**Records for the task**
● ● ● ●
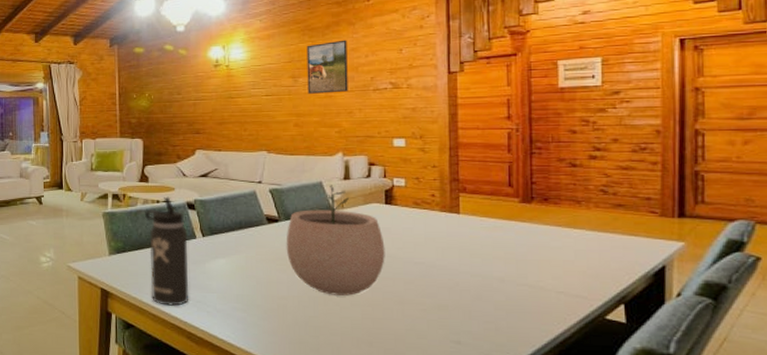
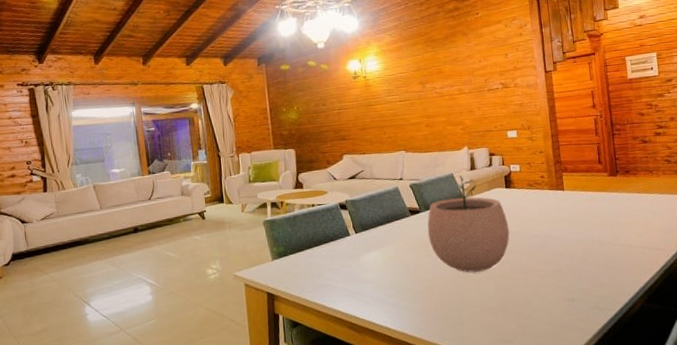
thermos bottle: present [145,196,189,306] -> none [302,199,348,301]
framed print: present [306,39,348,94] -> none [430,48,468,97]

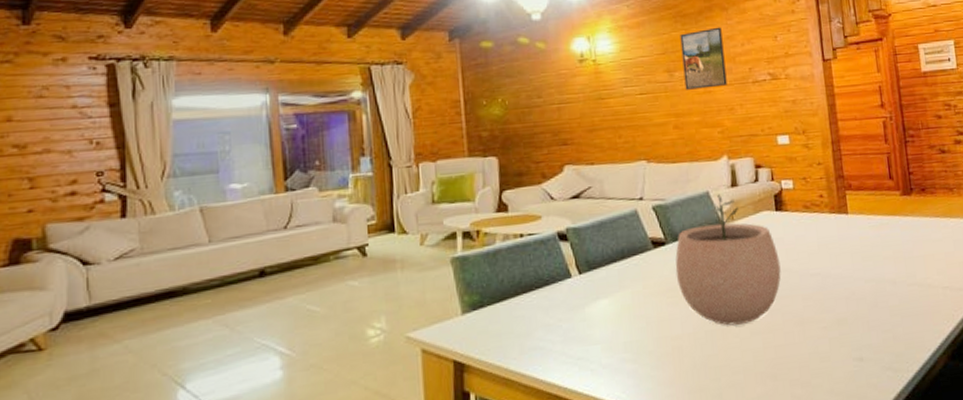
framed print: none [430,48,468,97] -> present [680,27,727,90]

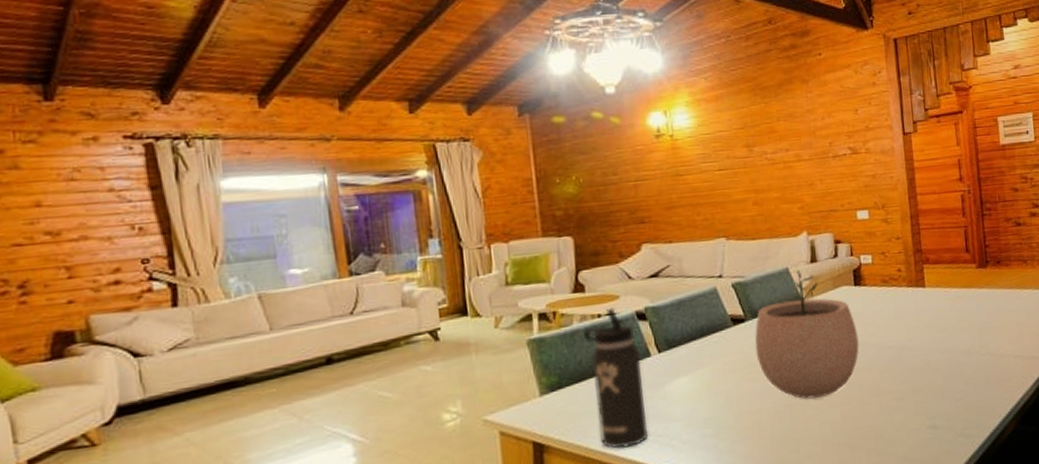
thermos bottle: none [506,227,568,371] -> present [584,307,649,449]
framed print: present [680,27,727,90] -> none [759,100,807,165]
● ● ● ●
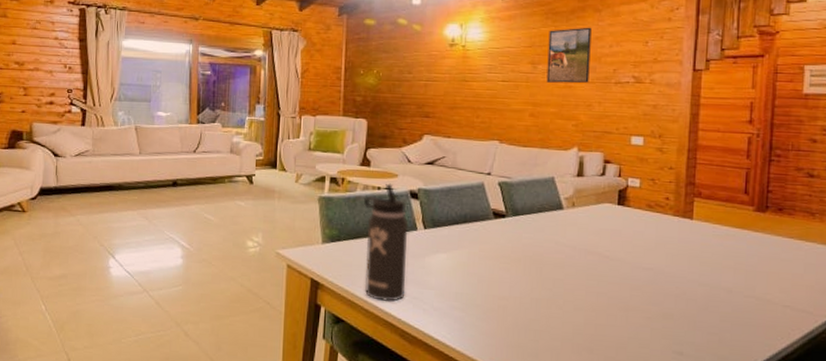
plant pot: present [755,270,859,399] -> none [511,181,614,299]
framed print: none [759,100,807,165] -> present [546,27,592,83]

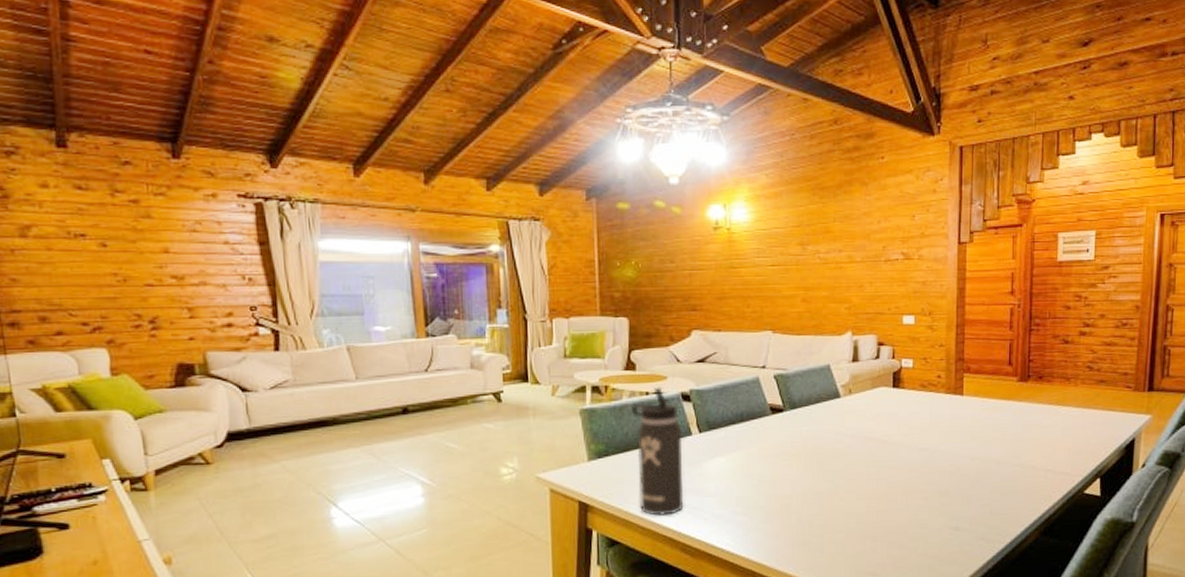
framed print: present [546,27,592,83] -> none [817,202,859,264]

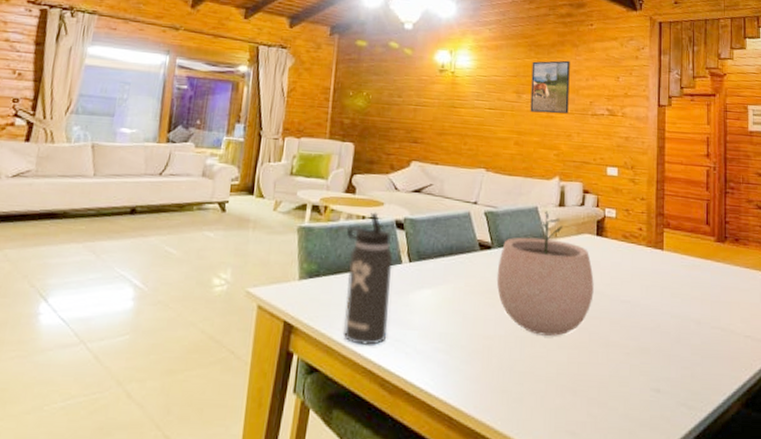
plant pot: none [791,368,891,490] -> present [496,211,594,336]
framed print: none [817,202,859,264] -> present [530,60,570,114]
● ● ● ●
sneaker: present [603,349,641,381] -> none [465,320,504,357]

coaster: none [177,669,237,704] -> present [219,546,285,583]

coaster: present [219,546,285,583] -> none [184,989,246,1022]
● ● ● ●
**What to do**
Print nothing but the lines above starting with the line that contains "framed print: none [759,100,807,165]" and going on through the line that contains "framed print: none [817,202,859,264]". Leave out the pictures.

**Written answer**
framed print: none [759,100,807,165] -> present [546,27,592,83]

framed print: present [546,27,592,83] -> none [817,202,859,264]

plant pot: none [791,368,891,490] -> present [496,211,594,336]
framed print: none [817,202,859,264] -> present [530,60,570,114]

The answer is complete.